**Exercise brief:** Without any images, output the records below verbatim.

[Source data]
——

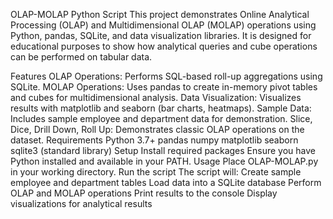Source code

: OLAP-MOLAP Python Script
This project demonstrates Online Analytical Processing (OLAP) and Multidimensional OLAP (MOLAP) operations using Python, pandas, SQLite, and data visualization libraries. It is designed for educational purposes to show how analytical queries and cube operations can be performed on tabular data.

Features
OLAP Operations: Performs SQL-based roll-up aggregations using SQLite.
MOLAP Operations: Uses pandas to create in-memory pivot tables and cubes for multidimensional analysis.
Data Visualization: Visualizes results with matplotlib and seaborn (bar charts, heatmaps).
Sample Data: Includes sample employee and department data for demonstration.
Slice, Dice, Drill Down, Roll Up: Demonstrates classic OLAP operations on the dataset.
Requirements
Python 3.7+
pandas
numpy
matplotlib
seaborn
sqlite3 (standard library)
Setup
Install required packages
Ensure you have Python installed and available in your PATH.
Usage
Place OLAP-MOLAP.py in your working directory.
Run the script
The script will:
Create sample employee and department tables
Load data into a SQLite database
Perform OLAP and MOLAP operations
Print results to the console
Display visualizations for analytical results
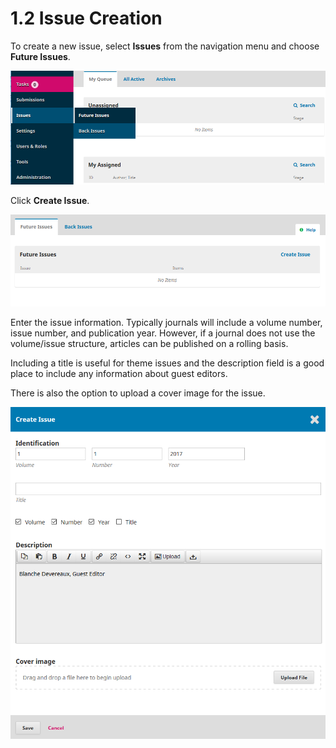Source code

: # 1.2 Issue Creation
To create a new issue, select **Issues** from the navigation menu and choose **Future Issues**.

![Future Issues](./images/1-2-1.png)

Click **Create Issue**.

![Create Issue](./images/1-2-2.png)

Enter the issue information. Typically journals will include a volume number, issue number, and publication year. However, if a journal does not use the volume/issue structure, articles can be published on a rolling basis. 

Including a title is useful for theme issues and the description field is a good place to include any information about guest editors.

There is also the option to upload a cover image for the issue.

![Issue information](./images/1-2-3.png)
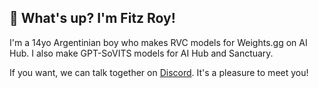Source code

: ## 👋 What's up? I'm Fitz Roy!
I'm a 14yo Argentinian boy who makes RVC models for Weights.gg on AI Hub. I also make GPT-SoVITS models for AI Hub and Sanctuary.

If you want, we can talk together on [Discord](https://discordapp.com/users/984567398826917918). It's a pleasure to meet you!
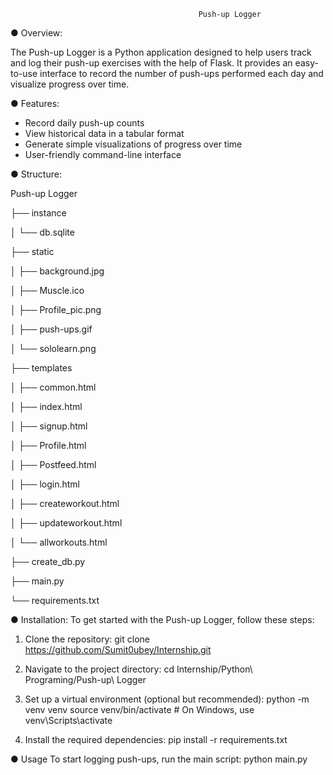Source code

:                                               Push-up Logger


● Overview:

The Push-up Logger is a Python application designed to help users track and log their push-up exercises with the help of Flask. 
It provides an easy-to-use interface to record the number of push-ups performed each day and visualize progress over time.


● Features:
  - Record daily push-up counts
  - View historical data in a tabular format
  - Generate simple visualizations of progress over time
  - User-friendly command-line interface


● Structure:

Push-up Logger

├── instance

│ └── db.sqlite

├── static

│ ├── background.jpg

│ ├── Muscle.ico

│ ├── Profile_pic.png

│ ├── push-ups.gif

│ └── sololearn.png

├── templates

│ ├── common.html

│ ├── index.html

│ ├── signup.html

│ ├── Profile.html

│ ├── Postfeed.html

│ ├── login.html

│ ├── createworkout.html

│ ├── updateworkout.html

│ └── allworkouts.html

├── create_db.py

├── main.py

└── requirements.txt


● Installation:
To get started with the Push-up Logger, follow these steps:
1. Clone the repository:
    git clone https://github.com/Sumit0ubey/Internship.git

2. Navigate to the project directory:
    cd Internship/Python\ Programing/Push-up\ Logger
   
4. Set up a virtual environment (optional but recommended):
    python -m venv venv
    source venv/bin/activate  # On Windows, use venv\Scripts\activate

5. Install the required dependencies:
    pip install -r requirements.txt


● Usage
To start logging push-ups, run the main script:
python main.py
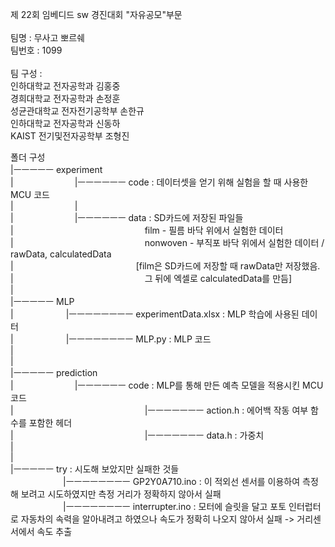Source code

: 제 22회 임베디드 sw 경진대회 "자유공모"부문<br/>
<br/>
팀명 : 무사고 뽀르쉐<br/>
팀번호 : 1099<br/>
<br/>
팀 구성 :<br/>
인하대학교 전자공학과 김홍중<br/>
경희대학교 전자공학과 손정훈<br/>
성균관대학교 전자전기공학부 손한규<br/>
인하대학교 전자공학과 신동하<br/>
KAIST 전기및전자공학부 조형진<br/>

폴더 구성<br/>
|ㅡㅡㅡㅡㅡ experiment<br/>
|       |ㅡㅡㅡㅡㅡㅡ code : 데이터셋을 얻기 위해 실험을 할 때 사용한 MCU 코드<br/>
|       |<br/>
|       |ㅡㅡㅡㅡㅡㅡ data : SD카드에 저장된 파일들<br/>
|               film - 필름 바닥 위에서 실험한 데이터<br/>
|               nonwoven - 부직포 바닥 위에서 실험한 데이터 / rawData, calculatedData<br/>
|              [film은 SD카드에 저장할 때 rawData만 저장했음. <br/>
|               그 뒤에 엑셀로 calculatedData를 만듬] <br/>
|<br/>
|ㅡㅡㅡㅡㅡ MLP<br/>
|      |ㅡㅡㅡㅡㅡㅡㅡㅡ experimentData.xlsx : MLP 학습에 사용된 데이터<br/>
|      |ㅡㅡㅡㅡㅡㅡㅡㅡ MLP.py : MLP 코드<br/>
|<br/>
|<br/>
|ㅡㅡㅡㅡㅡ prediction<br/>
|       |ㅡㅡㅡㅡㅡㅡ code : MLP를 통해 만든 예측 모델을 적용시킨 MCU 코드<br/>
|               |ㅡㅡㅡㅡㅡㅡㅡ action.h : 에어백 작동 여부 함수를 포함한 헤더<br/>
|               |ㅡㅡㅡㅡㅡㅡㅡ data.h : 가중치<br/>
|<br/>
|<br/>
|ㅡㅡㅡㅡㅡ try : 시도해 보았지만 실패한 것들<br/>
      |ㅡㅡㅡㅡㅡㅡㅡㅡ GP2Y0A710.ino : 이 적외선 센서를 이용하여 측정해 보려고 시도하였지만 측정 거리가 정확하지 않아서 실패<br/>
      |ㅡㅡㅡㅡㅡㅡㅡㅡ interrupter.ino : 모터에 슬릿을 달고 포토 인터럽터로 자동차의 속력을 알아내려고 하였으나 속도가 정확히 나오지 않아서 실패 -> 거리센서에서 속도 추출<br/>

——

**Answer for this exercise:**
Source code

: OLAP-MOLAP Python Script
This project demonstrates Online Analytical Processing (OLAP) and Multidimensional OLAP (MOLAP) operations using Python, pandas, SQLite, and data visualization libraries. It is designed for educational purposes to show how analytical queries and cube operations can be performed on tabular data.

Features
OLAP Operations: Performs SQL-based roll-up aggregations using SQLite.
MOLAP Operations: Uses pandas to create in-memory pivot tables and cubes for multidimensional analysis.
Data Visualization: Visualizes results with matplotlib and seaborn (bar charts, heatmaps).
Sample Data: Includes sample employee and department data for demonstration.
Slice, Dice, Drill Down, Roll Up: Demonstrates classic OLAP operations on the dataset.
Requirements
Python 3.7+
pandas
numpy
matplotlib
seaborn
sqlite3 (standard library)
Setup
Install required packages
Ensure you have Python installed and available in your PATH.
Usage
Place OLAP-MOLAP.py in your working directory.
Run the script
The script will:
Create sample employee and department tables
Load data into a SQLite database
Perform OLAP and MOLAP operations
Print results to the console
Display visualizations for analytical results
Source code

: # 1.2 Issue Creation
To create a new issue, select **Issues** from the navigation menu and choose **Future Issues**.

![Future Issues](./images/1-2-1.png)

Click **Create Issue**.

![Create Issue](./images/1-2-2.png)

Enter the issue information. Typically journals will include a volume number, issue number, and publication year. However, if a journal does not use the volume/issue structure, articles can be published on a rolling basis. 

Including a title is useful for theme issues and the description field is a good place to include any information about guest editors.

There is also the option to upload a cover image for the issue.

![Issue information](./images/1-2-3.png)
Source code

: ## 👋 What's up? I'm Fitz Roy!
I'm a 14yo Argentinian boy who makes RVC models for Weights.gg on AI Hub. I also make GPT-SoVITS models for AI Hub and Sanctuary.

If you want, we can talk together on [Discord](https://discordapp.com/users/984567398826917918). It's a pleasure to meet you!
Source code

:                                               Push-up Logger


● Overview:

The Push-up Logger is a Python application designed to help users track and log their push-up exercises with the help of Flask. 
It provides an easy-to-use interface to record the number of push-ups performed each day and visualize progress over time.


● Features:
  - Record daily push-up counts
  - View historical data in a tabular format
  - Generate simple visualizations of progress over time
  - User-friendly command-line interface


● Structure:

Push-up Logger

├── instance

│ └── db.sqlite

├── static

│ ├── background.jpg

│ ├── Muscle.ico

│ ├── Profile_pic.png

│ ├── push-ups.gif

│ └── sololearn.png

├── templates

│ ├── common.html

│ ├── index.html

│ ├── signup.html

│ ├── Profile.html

│ ├── Postfeed.html

│ ├── login.html

│ ├── createworkout.html

│ ├── updateworkout.html

│ └── allworkouts.html

├── create_db.py

├── main.py

└── requirements.txt


● Installation:
To get started with the Push-up Logger, follow these steps:
1. Clone the repository:
    git clone https://github.com/Sumit0ubey/Internship.git

2. Navigate to the project directory:
    cd Internship/Python\ Programing/Push-up\ Logger
   
4. Set up a virtual environment (optional but recommended):
    python -m venv venv
    source venv/bin/activate  # On Windows, use venv\Scripts\activate

5. Install the required dependencies:
    pip install -r requirements.txt


● Usage
To start logging push-ups, run the main script:
python main.py
Source code

: 제 22회 임베디드 sw 경진대회 "자유공모"부문<br/>
<br/>
팀명 : 무사고 뽀르쉐<br/>
팀번호 : 1099<br/>
<br/>
팀 구성 :<br/>
인하대학교 전자공학과 김홍중<br/>
경희대학교 전자공학과 손정훈<br/>
성균관대학교 전자전기공학부 손한규<br/>
인하대학교 전자공학과 신동하<br/>
KAIST 전기및전자공학부 조형진<br/>

폴더 구성<br/>
|ㅡㅡㅡㅡㅡ experiment<br/>
|       |ㅡㅡㅡㅡㅡㅡ code : 데이터셋을 얻기 위해 실험을 할 때 사용한 MCU 코드<br/>
|       |<br/>
|       |ㅡㅡㅡㅡㅡㅡ data : SD카드에 저장된 파일들<br/>
|               film - 필름 바닥 위에서 실험한 데이터<br/>
|               nonwoven - 부직포 바닥 위에서 실험한 데이터 / rawData, calculatedData<br/>
|              [film은 SD카드에 저장할 때 rawData만 저장했음. <br/>
|               그 뒤에 엑셀로 calculatedData를 만듬] <br/>
|<br/>
|ㅡㅡㅡㅡㅡ MLP<br/>
|      |ㅡㅡㅡㅡㅡㅡㅡㅡ experimentData.xlsx : MLP 학습에 사용된 데이터<br/>
|      |ㅡㅡㅡㅡㅡㅡㅡㅡ MLP.py : MLP 코드<br/>
|<br/>
|<br/>
|ㅡㅡㅡㅡㅡ prediction<br/>
|       |ㅡㅡㅡㅡㅡㅡ code : MLP를 통해 만든 예측 모델을 적용시킨 MCU 코드<br/>
|               |ㅡㅡㅡㅡㅡㅡㅡ action.h : 에어백 작동 여부 함수를 포함한 헤더<br/>
|               |ㅡㅡㅡㅡㅡㅡㅡ data.h : 가중치<br/>
|<br/>
|<br/>
|ㅡㅡㅡㅡㅡ try : 시도해 보았지만 실패한 것들<br/>
      |ㅡㅡㅡㅡㅡㅡㅡㅡ GP2Y0A710.ino : 이 적외선 센서를 이용하여 측정해 보려고 시도하였지만 측정 거리가 정확하지 않아서 실패<br/>
      |ㅡㅡㅡㅡㅡㅡㅡㅡ interrupter.ino : 모터에 슬릿을 달고 포토 인터럽터로 자동차의 속력을 알아내려고 하였으나 속도가 정확히 나오지 않아서 실패 -> 거리센서에서 속도 추출<br/>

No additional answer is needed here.